TEXT PASSAGE:
* * *

Derivatives. Our results of operations and operating cash flows were impacted by changes in market prices affecting fair values for NGL, crude oil and natural gas prices, as well as the Interest Rate Swaps.
Commodity markets are volatile, and as a result, our hedging activity results can vary significantly. Our results of operations are affected by the volatility of changes in fair value, which fluctuate with changes in NGL, crude oil and natural gas prices. We determine the fair values of our commodity derivative agreements based on discounted cash flows based on quoted forward prices for the respective commodities. The discounted cash flows utilize discount rates adjusted for the credit risk of our counterparties for derivatives in an asset position and our own credit risk for derivatives in a liability position.

* * *

Answer these from the derivatives passage:
(a) Besides NGL, crude oil and natural gas prices, what else is named as affecting fair values?
(b) On what are the fair values of the commodity derivative agreements based?
(c) Whose credit risk adjusts the discount rates for derivatives in a liability position?
Rely only on the derivatives passage for what comes next.

RECORDED INFORMATION:
* * *

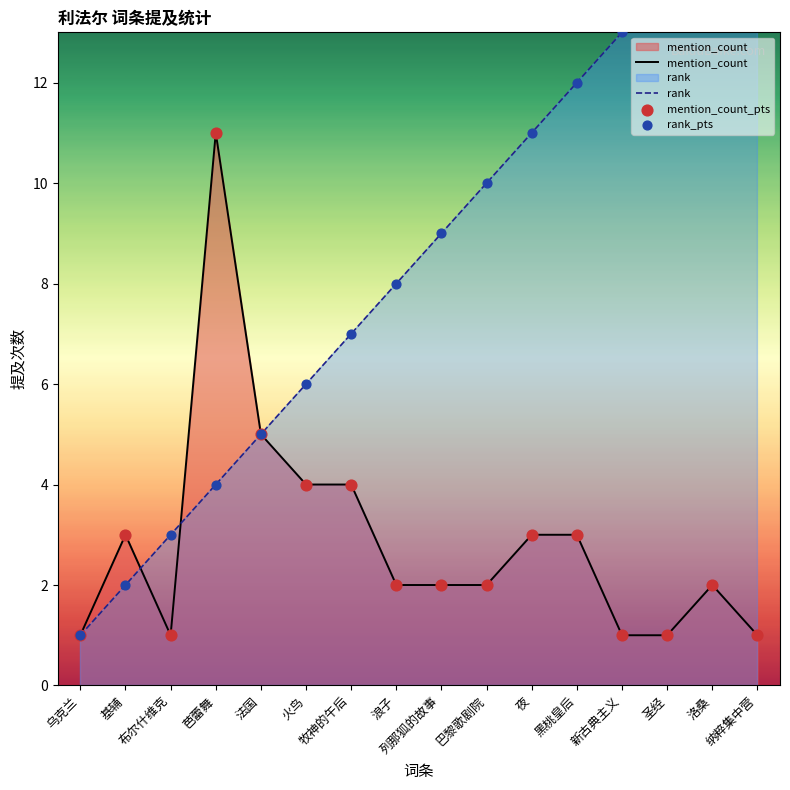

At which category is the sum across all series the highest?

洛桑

* * *

ANSWER FOR THE TASK:
(a) The Interest Rate Swaps.
(b) Discounted cash flows based on quoted forward prices for the respective commodities.
(c) Their own credit risk.